> _EXERCISE REQUIREMENTS_
In the records that follow, find each line with "SHELL" and pull it out.

Dataset items:
-- Opening Marker --

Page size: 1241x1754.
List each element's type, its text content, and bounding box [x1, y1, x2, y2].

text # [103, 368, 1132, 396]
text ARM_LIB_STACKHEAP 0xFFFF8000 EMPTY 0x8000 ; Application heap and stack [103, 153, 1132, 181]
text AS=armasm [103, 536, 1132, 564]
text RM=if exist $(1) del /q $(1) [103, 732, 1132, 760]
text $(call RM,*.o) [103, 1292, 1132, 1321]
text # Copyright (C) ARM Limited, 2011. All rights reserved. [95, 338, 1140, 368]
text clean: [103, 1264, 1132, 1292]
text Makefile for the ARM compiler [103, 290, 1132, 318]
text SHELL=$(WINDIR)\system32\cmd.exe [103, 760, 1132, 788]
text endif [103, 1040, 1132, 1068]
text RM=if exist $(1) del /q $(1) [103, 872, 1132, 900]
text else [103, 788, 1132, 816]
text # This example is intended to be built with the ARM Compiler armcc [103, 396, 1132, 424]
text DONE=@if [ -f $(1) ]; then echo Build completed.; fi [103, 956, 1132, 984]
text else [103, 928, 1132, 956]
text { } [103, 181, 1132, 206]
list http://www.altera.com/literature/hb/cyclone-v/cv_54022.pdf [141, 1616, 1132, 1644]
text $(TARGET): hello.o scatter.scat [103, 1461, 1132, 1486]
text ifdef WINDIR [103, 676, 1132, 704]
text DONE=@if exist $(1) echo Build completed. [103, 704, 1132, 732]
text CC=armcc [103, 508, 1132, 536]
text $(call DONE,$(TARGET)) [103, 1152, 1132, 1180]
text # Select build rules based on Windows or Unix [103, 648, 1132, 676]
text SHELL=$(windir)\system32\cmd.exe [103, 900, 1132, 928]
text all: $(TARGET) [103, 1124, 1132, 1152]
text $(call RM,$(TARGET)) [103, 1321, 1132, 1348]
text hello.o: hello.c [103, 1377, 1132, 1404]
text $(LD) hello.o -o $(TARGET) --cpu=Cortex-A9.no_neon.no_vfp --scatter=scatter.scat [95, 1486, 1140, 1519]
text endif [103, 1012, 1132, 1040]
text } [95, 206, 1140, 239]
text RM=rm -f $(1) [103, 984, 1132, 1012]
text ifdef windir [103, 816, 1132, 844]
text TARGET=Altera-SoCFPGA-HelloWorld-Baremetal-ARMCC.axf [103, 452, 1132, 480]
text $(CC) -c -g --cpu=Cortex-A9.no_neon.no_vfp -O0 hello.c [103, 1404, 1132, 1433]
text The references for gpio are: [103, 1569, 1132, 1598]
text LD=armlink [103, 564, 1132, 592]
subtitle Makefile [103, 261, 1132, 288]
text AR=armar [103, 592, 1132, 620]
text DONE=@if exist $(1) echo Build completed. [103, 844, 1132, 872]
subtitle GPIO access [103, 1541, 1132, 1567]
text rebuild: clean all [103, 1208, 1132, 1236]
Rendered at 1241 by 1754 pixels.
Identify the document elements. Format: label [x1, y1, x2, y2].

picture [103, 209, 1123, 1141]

-- Closing Marker --

> _RESPONSE TO THE TASK_
text SHELL=$(WINDIR)\system32\cmd.exe [103, 760, 1132, 788]
text SHELL=$(windir)\system32\cmd.exe [103, 900, 1132, 928]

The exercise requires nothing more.